_What is required_. Take each line of the entries below that contains "controller" and copy it.

------ Data extract ------

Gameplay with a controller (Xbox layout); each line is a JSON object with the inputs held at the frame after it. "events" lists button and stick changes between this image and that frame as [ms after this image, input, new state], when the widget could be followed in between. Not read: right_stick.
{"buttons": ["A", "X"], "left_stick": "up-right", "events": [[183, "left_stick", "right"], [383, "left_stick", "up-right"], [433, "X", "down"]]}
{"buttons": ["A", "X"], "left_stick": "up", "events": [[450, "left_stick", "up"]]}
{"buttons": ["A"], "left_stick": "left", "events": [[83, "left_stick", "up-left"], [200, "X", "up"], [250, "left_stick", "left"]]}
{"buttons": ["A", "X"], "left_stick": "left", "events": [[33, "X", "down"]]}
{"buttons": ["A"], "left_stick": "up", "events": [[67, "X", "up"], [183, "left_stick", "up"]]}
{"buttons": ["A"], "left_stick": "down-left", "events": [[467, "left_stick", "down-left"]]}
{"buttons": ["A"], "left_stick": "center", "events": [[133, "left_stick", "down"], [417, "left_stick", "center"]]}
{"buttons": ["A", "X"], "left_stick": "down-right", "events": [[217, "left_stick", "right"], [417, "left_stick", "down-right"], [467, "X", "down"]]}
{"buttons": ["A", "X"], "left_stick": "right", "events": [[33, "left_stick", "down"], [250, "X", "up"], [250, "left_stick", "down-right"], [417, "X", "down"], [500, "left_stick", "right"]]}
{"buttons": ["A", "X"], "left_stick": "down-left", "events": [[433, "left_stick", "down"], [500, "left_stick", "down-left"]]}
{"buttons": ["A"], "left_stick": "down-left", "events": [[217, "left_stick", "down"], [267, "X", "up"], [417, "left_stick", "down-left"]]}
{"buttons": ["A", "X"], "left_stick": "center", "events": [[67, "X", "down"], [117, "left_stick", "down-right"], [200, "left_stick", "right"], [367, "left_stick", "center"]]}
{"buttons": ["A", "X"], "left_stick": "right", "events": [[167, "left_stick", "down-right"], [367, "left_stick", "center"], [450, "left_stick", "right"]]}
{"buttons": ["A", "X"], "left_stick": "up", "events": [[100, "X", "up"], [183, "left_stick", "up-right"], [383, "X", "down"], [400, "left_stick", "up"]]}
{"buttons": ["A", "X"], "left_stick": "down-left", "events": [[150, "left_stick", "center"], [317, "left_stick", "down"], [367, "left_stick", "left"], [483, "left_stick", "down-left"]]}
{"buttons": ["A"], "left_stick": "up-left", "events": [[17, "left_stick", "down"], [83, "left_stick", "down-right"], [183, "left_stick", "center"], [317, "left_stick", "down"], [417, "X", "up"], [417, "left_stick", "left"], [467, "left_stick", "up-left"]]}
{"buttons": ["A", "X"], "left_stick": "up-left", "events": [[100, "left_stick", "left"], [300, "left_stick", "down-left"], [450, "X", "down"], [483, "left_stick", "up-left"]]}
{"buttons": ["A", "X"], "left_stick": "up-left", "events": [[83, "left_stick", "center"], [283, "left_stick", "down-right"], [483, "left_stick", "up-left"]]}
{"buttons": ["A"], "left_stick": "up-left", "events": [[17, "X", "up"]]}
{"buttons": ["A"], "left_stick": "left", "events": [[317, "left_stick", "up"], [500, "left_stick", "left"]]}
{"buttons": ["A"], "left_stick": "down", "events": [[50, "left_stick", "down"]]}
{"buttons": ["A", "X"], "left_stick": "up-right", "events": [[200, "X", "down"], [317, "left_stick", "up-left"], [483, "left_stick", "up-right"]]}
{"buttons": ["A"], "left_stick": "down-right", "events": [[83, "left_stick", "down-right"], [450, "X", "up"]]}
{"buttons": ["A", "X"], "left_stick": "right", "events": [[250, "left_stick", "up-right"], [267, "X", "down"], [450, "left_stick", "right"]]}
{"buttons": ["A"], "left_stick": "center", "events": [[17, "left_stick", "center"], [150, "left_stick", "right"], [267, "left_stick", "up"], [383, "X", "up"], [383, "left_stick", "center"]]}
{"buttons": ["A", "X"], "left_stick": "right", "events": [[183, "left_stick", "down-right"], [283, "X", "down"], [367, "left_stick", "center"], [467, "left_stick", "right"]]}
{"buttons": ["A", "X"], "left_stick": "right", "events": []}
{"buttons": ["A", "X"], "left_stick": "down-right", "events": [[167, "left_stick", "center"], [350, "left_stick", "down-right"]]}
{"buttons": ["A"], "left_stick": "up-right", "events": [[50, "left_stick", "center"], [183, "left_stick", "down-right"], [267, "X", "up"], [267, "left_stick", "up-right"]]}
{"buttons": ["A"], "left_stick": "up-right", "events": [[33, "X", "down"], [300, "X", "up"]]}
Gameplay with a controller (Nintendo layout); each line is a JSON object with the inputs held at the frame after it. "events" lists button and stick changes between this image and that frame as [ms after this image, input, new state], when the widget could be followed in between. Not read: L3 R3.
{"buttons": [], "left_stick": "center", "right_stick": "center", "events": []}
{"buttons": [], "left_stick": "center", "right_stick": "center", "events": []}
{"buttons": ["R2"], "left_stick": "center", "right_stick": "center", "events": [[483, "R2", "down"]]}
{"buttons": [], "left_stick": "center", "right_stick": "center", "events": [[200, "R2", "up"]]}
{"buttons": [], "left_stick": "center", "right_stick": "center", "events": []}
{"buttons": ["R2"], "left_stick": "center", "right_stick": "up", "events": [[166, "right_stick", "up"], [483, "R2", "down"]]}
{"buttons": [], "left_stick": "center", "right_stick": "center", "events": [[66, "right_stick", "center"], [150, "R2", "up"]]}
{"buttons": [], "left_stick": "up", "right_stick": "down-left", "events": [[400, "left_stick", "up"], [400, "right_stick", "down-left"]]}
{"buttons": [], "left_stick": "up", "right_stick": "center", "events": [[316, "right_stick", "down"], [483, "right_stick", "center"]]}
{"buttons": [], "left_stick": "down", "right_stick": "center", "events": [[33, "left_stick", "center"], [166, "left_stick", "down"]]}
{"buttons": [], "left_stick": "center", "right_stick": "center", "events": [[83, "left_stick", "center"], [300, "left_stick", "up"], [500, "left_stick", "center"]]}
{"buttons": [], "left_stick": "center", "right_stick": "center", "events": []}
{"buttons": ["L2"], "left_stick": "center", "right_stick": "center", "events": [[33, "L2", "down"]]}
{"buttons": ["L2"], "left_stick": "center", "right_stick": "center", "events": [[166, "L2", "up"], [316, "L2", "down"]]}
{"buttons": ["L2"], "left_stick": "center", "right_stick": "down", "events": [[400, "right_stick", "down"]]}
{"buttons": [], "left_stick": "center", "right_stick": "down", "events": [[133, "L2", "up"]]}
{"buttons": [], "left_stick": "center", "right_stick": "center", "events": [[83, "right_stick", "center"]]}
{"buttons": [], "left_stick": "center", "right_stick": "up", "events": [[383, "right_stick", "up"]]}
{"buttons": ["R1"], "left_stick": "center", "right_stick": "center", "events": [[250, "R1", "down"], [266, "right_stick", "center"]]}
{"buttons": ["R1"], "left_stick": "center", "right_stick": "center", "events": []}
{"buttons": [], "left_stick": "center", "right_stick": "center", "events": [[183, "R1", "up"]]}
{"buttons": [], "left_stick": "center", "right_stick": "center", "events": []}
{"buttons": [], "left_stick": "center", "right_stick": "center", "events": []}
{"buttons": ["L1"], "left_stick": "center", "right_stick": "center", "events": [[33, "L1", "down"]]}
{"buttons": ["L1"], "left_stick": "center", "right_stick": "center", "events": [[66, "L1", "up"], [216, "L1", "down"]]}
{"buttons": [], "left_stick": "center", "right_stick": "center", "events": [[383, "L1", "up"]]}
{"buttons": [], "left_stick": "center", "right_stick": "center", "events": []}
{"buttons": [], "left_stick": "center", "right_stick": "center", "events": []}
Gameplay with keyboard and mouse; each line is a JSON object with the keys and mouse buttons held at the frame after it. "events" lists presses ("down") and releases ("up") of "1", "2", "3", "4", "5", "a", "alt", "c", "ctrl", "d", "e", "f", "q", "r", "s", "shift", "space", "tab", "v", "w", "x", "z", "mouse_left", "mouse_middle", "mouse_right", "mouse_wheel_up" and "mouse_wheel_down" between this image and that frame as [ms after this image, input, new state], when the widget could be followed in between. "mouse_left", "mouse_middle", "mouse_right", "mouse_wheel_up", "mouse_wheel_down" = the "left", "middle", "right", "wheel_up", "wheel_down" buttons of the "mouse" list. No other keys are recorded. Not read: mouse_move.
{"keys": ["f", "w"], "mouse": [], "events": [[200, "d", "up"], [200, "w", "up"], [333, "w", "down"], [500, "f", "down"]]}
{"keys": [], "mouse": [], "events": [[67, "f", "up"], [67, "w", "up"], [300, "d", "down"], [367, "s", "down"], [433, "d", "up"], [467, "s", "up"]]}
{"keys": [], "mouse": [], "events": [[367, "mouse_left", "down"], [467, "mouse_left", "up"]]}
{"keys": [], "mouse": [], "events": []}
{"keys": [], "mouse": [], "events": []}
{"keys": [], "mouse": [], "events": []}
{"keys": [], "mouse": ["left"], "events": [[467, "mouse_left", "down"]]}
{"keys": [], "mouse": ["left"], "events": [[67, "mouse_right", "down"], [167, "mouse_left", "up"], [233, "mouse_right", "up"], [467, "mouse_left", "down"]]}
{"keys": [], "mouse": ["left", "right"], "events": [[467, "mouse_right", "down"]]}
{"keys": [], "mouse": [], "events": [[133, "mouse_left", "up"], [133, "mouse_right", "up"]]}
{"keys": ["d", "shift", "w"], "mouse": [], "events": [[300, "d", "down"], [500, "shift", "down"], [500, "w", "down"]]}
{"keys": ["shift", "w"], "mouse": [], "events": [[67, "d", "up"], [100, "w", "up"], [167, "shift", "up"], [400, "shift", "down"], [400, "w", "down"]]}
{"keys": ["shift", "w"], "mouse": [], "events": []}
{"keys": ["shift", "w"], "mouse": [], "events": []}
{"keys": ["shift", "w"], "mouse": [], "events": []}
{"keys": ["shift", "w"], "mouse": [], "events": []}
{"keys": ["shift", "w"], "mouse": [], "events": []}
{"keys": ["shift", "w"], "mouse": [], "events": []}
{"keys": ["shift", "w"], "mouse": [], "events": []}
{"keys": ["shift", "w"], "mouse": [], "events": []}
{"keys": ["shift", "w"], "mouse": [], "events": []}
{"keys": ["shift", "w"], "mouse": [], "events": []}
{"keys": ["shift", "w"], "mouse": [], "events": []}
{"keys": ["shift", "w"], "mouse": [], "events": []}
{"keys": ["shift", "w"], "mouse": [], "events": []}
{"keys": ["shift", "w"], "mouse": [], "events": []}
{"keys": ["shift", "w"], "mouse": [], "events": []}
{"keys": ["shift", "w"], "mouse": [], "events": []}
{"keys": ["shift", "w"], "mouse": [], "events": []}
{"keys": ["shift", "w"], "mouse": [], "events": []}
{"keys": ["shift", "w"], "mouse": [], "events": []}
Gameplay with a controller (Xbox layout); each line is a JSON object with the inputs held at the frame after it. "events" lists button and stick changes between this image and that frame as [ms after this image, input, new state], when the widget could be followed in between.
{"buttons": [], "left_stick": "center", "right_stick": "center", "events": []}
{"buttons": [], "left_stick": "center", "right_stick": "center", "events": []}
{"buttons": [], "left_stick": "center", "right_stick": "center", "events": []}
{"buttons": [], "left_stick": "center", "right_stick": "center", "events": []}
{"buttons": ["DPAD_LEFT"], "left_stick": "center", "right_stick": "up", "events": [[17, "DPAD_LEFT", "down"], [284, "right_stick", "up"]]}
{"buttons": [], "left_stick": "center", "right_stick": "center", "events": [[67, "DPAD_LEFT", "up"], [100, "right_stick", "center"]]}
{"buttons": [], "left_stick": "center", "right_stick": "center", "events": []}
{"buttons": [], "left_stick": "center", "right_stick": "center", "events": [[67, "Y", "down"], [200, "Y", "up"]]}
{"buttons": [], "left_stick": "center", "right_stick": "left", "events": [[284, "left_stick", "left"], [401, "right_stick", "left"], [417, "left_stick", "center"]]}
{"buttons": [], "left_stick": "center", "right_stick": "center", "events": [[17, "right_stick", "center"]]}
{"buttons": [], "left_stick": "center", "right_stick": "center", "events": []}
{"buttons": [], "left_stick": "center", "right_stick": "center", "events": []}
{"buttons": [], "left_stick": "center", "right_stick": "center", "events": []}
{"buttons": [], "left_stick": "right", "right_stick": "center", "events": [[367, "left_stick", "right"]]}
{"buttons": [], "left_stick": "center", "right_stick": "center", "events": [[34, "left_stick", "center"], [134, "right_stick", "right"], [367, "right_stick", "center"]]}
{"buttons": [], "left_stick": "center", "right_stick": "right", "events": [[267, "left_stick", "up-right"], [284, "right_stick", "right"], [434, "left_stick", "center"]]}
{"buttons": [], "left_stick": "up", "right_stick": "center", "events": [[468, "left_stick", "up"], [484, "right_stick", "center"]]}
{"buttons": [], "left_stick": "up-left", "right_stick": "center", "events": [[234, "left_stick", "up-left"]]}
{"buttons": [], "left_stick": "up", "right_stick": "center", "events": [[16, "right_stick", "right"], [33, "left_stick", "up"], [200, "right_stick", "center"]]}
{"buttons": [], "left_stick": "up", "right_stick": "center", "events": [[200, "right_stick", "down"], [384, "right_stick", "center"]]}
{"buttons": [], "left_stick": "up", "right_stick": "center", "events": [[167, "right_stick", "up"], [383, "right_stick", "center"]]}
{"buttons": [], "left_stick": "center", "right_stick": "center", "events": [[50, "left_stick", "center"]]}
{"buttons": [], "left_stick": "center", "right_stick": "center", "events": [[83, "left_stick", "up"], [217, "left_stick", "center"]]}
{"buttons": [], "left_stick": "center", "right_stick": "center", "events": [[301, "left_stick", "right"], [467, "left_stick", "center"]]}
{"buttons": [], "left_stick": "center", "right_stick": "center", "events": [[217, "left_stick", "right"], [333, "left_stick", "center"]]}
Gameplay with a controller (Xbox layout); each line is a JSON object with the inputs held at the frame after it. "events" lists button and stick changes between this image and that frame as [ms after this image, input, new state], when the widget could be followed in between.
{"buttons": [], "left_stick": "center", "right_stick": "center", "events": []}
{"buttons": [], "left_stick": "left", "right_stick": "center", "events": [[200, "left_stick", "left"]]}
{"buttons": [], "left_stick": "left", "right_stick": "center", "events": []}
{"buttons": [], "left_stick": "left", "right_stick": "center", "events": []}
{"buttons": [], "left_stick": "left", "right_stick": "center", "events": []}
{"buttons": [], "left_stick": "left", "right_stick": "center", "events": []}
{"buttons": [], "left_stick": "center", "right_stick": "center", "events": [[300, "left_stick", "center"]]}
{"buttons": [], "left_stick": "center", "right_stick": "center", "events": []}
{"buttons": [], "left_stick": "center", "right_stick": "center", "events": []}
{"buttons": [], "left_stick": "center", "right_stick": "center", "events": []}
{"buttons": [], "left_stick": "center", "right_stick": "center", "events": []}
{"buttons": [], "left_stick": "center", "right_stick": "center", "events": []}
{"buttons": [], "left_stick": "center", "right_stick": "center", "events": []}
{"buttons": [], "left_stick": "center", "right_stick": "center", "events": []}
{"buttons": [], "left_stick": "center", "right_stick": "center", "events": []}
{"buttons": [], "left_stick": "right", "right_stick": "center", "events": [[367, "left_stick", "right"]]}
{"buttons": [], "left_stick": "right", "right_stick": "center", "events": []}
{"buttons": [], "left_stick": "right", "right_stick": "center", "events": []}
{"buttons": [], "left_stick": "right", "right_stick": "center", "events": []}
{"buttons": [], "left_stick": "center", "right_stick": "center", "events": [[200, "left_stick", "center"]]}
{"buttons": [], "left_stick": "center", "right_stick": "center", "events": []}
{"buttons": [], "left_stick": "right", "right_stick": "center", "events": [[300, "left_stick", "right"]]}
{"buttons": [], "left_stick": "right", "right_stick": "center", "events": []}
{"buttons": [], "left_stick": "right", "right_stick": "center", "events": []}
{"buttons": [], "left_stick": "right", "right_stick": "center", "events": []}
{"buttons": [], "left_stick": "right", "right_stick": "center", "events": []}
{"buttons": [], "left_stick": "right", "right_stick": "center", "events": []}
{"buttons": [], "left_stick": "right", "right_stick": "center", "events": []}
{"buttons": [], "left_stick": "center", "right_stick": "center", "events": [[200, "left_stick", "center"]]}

------

_Answer area_.
Gameplay with a controller (Xbox layout); each line is a JSON object with the inputs held at the frame after it. "events" lists button and stick changes between this image and that frame as [ms after this image, input, new state], when the widget could be followed in between. Not read: right_stick.
Gameplay with a controller (Nintendo layout); each line is a JSON object with the inputs held at the frame after it. "events" lists button and stick changes between this image and that frame as [ms after this image, input, new state], when the widget could be followed in between. Not read: L3 R3.
Gameplay with a controller (Xbox layout); each line is a JSON object with the inputs held at the frame after it. "events" lists button and stick changes between this image and that frame as [ms after this image, input, new state], when the widget could be followed in between.
Gameplay with a controller (Xbox layout); each line is a JSON object with the inputs held at the frame after it. "events" lists button and stick changes between this image and that frame as [ms after this image, input, new state], when the widget could be followed in between.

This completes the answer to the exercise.